**EXERCISE DESCRIPTION:** In the data below, find every line with the string "välillä" and pull it out.

»»

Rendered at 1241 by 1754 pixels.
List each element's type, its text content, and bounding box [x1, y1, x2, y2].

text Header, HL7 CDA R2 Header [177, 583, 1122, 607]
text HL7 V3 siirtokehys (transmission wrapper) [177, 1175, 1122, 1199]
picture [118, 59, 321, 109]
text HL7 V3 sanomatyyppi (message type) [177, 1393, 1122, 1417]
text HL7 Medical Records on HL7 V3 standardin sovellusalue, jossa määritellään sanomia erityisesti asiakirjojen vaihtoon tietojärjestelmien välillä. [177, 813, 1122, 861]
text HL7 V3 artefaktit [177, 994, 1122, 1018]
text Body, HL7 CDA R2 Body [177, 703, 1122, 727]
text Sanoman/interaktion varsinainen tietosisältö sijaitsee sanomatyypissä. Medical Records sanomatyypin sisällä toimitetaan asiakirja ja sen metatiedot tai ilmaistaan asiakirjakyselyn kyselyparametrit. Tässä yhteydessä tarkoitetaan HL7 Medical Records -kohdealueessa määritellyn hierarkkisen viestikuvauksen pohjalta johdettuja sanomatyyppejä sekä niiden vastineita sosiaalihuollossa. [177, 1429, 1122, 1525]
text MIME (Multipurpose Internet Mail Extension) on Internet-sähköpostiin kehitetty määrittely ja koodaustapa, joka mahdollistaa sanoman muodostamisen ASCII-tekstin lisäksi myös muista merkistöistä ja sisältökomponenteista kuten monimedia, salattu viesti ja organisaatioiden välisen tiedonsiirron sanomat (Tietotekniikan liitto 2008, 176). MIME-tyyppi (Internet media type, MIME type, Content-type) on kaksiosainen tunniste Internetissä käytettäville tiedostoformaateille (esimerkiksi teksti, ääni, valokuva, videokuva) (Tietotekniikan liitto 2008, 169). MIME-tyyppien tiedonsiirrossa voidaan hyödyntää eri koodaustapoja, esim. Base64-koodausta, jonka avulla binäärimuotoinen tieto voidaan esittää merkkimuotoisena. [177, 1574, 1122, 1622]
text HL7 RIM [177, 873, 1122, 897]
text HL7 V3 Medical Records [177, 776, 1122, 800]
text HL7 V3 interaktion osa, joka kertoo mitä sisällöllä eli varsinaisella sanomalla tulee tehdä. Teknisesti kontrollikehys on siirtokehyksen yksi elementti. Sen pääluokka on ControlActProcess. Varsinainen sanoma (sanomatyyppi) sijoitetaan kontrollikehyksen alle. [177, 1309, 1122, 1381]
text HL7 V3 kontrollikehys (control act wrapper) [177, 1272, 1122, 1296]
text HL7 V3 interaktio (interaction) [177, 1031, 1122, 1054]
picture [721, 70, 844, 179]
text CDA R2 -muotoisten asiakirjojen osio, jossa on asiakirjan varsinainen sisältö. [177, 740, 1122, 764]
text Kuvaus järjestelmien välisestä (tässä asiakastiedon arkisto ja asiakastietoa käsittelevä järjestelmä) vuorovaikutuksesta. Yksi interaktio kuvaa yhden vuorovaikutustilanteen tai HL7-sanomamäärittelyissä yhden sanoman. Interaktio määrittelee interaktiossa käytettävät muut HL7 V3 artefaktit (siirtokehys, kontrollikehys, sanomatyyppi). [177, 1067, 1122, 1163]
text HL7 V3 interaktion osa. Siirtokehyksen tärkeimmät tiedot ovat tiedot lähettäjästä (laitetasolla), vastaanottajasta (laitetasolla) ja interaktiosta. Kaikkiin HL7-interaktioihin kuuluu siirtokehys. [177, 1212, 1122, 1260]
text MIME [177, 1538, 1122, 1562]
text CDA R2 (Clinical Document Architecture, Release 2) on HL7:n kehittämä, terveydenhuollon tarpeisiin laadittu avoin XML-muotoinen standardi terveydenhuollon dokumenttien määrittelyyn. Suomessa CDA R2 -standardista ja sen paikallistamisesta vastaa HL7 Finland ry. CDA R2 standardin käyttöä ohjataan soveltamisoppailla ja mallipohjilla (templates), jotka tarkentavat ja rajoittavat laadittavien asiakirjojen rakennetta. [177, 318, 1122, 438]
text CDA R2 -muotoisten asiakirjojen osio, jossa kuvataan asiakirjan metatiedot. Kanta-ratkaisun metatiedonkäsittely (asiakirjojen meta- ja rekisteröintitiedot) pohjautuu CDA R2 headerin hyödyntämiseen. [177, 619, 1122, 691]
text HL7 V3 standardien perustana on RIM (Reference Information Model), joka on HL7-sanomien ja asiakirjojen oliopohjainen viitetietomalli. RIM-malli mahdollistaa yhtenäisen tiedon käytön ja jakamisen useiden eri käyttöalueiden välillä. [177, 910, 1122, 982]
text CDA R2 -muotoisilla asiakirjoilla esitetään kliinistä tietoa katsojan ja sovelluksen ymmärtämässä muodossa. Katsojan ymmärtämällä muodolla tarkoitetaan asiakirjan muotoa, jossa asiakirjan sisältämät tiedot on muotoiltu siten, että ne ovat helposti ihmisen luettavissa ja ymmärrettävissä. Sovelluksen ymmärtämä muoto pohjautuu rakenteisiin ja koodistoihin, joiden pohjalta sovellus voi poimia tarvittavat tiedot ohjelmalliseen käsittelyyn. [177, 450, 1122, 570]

««

**SOLVED EXERCISE:**
text HL7 Medical Records on HL7 V3 standardin sovellusalue, jossa määritellään sanomia erityisesti asiakirjojen vaihtoon tietojärjestelmien välillä. [177, 813, 1122, 861]
text HL7 V3 standardien perustana on RIM (Reference Information Model), joka on HL7-sanomien ja asiakirjojen oliopohjainen viitetietomalli. RIM-malli mahdollistaa yhtenäisen tiedon käytön ja jakamisen useiden eri käyttöalueiden välillä. [177, 910, 1122, 982]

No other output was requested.